Com isto ficou satisfeito o governador, que esperava com grande ânsia a noite e a hora de cear; e ainda que o tempo lhe parecia parado, afinal sempre chegou a ocasião tão desejada, em que lhe deram de cear um salpicão com cebola, e umas mãozinhas de vitela, que já não era criança.
Saltou nessas iguarias com mais gosto do que se lhe tivessem dado faisões de Roma, vitela de Sorrento, perdizes de Moron, ou patos de Lavajos; e, quando estava a cear, disse, voltando-se para o doutor:
— Ouvi, senhor doutor: daqui por diante escusais de me mandar dar comidas de regalo ou manjares, pois será tirar-me dos eixos o estômago, que está acostumado a cabrito, a vaca, a toucinho, a nabos e cebolas; e, se acaso lhe dão manjares palacianos, recebe-os com melindre e algumas vezes com asco. O que o mestre-sala pode fazer é trazer-me o que chamam ollas podridas, que quanto mais podres são, melhor cheiro têm, e nelas se pode ensacar e encerrar tudo o que se quiser, contanto que seja coisa de comer, que eu lho agradecerei e algum dia lho pagarei; e ninguém zombe de mim, porque, ou bem que somos, ou bem que não somos. Vivamos e comamos em paz e companhia, porque o sol brilha para todos. Eu governarei esta ilha sem fazer alicantinas, nem consenti-las; e andem todos de olho aberto, e vejam aonde mandam o virote, porque lhes faço saber que temos o diabo atrás da porta, e que, se me derem ensejo para isso, hão-de ver maravilhas. Nada, que quem se faz de mel, as moscas o comem.

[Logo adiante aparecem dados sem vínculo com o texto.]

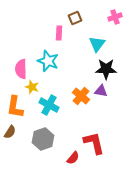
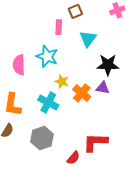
cyan triangle: (97, 44) -> (88, 39), moved
yellow star: (32, 87) -> (62, 82), moved
red L-shape: (94, 143) -> (95, 142), turned -75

— Decerto, senhor governador — disse o mestre-sala; — Vossa Mercê tem muita razão em tudo o que disse, e afianço, em nome de todos os insulanos desta ilha, que hão-de servir a Vossa Mercê com toda a pontualidade, amor e benevolência; porque o suave modo de governar, que Vossa Mercê nestes princípios tem revelado, não lhes dá lugar para fazerem nem pensarem coisa que redunde em desserviço de Vossa Mercê.